Daily Management Review

Developing Countries Wants Tariffs On Digital Import


Developing Countries Wants Tariffs On Digital Import
According to reports quoting trade officials and documents, people could be forced to pay duties on software and movie downloads if, next week, India or South Africa makes good on threats which would end a 20-year global moratorium on imposing tariffs on digital trade.
Any tariffs on import of the so-called “electronic transmissions”, which is estimated to be about $255 billion a year, have been postponed by World Trade Organization (WTO) members since 1998.
There is a thinking that this arrangement is beneficial for the richer countries considering the fact that such a moratorium on tariffs has found strong support from the United States from the beginning and it is believed that bilk of the loss in customs duty affected the developing economies.
There is however growing pressure to remove moratorium because the loss of revenues is increasing as more books and movies becoming digital.
Rising digitalization compelled “a rethink of the role of the temporary moratorium” last year, said India and South Africa as they also circulated an internal WTO document. The countries also cited the potential of manufacturing products using 3D printing. Renewal of the moratorium at the WTO will require a full consensus and it is to be decided next week.
It was “still consulting on this important decision”, South Africa’s WTO Ambassador Xolelwa Mlumbi-Peter said in an emailed response this week to the media when asked about the country’s position on the issue.
There were no comments available from India.

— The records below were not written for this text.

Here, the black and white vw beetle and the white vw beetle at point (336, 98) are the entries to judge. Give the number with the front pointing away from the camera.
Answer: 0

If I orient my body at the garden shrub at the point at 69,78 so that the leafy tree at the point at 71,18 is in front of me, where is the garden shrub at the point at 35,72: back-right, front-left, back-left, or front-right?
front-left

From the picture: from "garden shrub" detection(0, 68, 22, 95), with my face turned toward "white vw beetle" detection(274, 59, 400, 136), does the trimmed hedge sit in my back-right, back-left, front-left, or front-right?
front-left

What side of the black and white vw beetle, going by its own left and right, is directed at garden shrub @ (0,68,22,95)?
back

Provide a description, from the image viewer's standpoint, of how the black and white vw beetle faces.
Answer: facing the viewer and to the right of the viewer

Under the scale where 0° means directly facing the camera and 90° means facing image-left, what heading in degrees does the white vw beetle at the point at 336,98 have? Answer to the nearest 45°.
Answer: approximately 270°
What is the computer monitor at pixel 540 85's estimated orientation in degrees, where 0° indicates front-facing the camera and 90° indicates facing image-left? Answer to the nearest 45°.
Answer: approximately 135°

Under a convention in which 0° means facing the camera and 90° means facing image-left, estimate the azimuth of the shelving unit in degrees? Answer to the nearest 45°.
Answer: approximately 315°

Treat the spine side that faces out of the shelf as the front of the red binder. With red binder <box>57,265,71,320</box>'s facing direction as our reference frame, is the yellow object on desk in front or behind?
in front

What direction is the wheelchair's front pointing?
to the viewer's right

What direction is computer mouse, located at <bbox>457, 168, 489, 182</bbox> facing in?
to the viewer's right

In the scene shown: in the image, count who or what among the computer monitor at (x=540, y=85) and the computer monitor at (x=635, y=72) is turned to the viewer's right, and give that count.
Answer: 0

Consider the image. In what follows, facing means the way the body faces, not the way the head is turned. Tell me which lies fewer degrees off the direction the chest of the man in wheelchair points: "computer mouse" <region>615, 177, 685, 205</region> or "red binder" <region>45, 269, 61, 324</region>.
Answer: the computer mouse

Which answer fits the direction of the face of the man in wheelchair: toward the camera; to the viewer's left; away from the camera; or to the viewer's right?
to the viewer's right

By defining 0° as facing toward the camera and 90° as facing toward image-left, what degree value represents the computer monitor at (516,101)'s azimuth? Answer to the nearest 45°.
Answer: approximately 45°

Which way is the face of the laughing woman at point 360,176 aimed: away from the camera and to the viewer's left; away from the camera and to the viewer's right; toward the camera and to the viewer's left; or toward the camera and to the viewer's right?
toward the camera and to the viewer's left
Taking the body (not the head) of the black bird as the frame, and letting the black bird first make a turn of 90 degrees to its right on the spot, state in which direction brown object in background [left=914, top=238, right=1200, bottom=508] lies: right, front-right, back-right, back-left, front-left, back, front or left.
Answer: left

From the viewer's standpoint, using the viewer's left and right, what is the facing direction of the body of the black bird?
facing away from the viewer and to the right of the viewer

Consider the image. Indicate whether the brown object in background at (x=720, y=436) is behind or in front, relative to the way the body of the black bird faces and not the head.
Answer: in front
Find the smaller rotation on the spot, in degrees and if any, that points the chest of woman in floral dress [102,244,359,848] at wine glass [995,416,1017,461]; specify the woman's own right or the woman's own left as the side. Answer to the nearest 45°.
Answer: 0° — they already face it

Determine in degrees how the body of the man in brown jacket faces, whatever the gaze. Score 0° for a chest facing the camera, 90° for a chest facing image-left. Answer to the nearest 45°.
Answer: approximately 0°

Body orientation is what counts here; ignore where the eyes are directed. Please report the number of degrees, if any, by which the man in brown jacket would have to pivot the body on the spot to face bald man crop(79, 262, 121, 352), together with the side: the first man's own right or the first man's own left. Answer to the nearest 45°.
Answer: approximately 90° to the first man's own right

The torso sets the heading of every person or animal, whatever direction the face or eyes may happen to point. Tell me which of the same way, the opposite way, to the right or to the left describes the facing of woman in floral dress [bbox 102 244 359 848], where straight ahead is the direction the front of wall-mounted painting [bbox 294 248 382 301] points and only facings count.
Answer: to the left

“At the moment there are a number of countries that feel confident they can stand aside from the global consensus,” said the International Chamber of Commerce’s (ICC) Secretary General John Denton. “It could break the Internet.”
The ban or the moratorium is set to expire at the end of this year and 21 countries including China and Canada have pushed a proposal to at least extend the ban for another six months.
“A large part of the WTO has signaled its support for the Moratorium”, said deal-broker Switzerland.
Analysts and experts predict that it would be difficult to impose such import duties because of the difficulty to ascertain how the rates can be determined and the origin of the digital product and therefore difficulty in deciding on whether it was imported or not.
“How do you put a tariff on a byte? How would you capture millions of data flows from multiple sources flowing across countries’ borders every minute of every day,” asked Denton.
But bow the first possible answers to those questions seem to be emerging out of Indonesia. In 2018, tariff codes for digital goods were created by Indonesia and it has fixed the level at 0 percent for now.
“If someone tries to experiment putting customs duties on even a limited set of products or services, then there is a risk of immediate retaliation absent of the dispute settlement function,” said the ICC’s Andrew Wilson.